MUNICIPALITY OF PONTIAC – It was a gorgeous day for the Friends of Chats Falls’ third annual snowshoe tour, February 23, where close to 30 participants gathered near the end of Chemin du Canal, which was once the site of a bustling village, steamship dock and sawmill. Participants could choose French or English tours.
“The first two years we took an inland route, focusing on the horse railway that covered the 3.5 miles from Pontiac Bay to Union Village (just east of present day Pontiac Station). It started up in 1847 and was a great advancement, allowing
travellers and freight to bypass Chats Falls,” said organizer Bob Baser. “To provide more variety for those who have taken part before, this year we headed out on the river, starting on the bay where the steamships once docked,” he added.
The length of the steamship was marked with flags on the ice and participants could look up the steep slope where there once was a long flight of stairs passengers had to climb before reaching the horse railway terminus.
Other stops included the never-completed Georgian Bay Shipping Canal and a basin that once held up to 20,000 logs destined for the 102 by 96 foot, three-story sawmill John Egan built near the falls.

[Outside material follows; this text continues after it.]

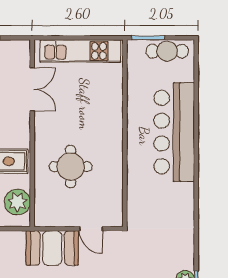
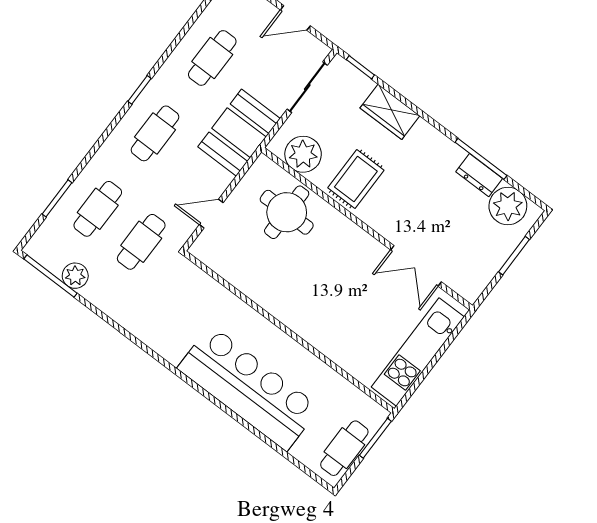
round table: (71, 167) -> (287, 212), moved
booth: (52, 248) -> (239, 133), moved
cafe table: (137, 256) -> (141, 242), added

The furthest point of the tour was the Portage des Chats, used for thousands of years by the First Nations before the arrival of Europeans. Alexander Mackenzie described in his journals in 1793 that the portage was 274 paces long and that, at the top of the falls, it was another mile or so of challenging shallow water canoeing before the river deepened. Tour guides Bob Baser, Michael McBane, and Maude Lambert paid homage to the First Nations’ birch bark canoe. Light, fast and capable of carrying more weight than other boats its size, it was the key to the complex trade system.
The day ended with refreshments and socializing at the Women’s Institute in Quyon where displays were set up to further the knowledge of participants on the history of the area.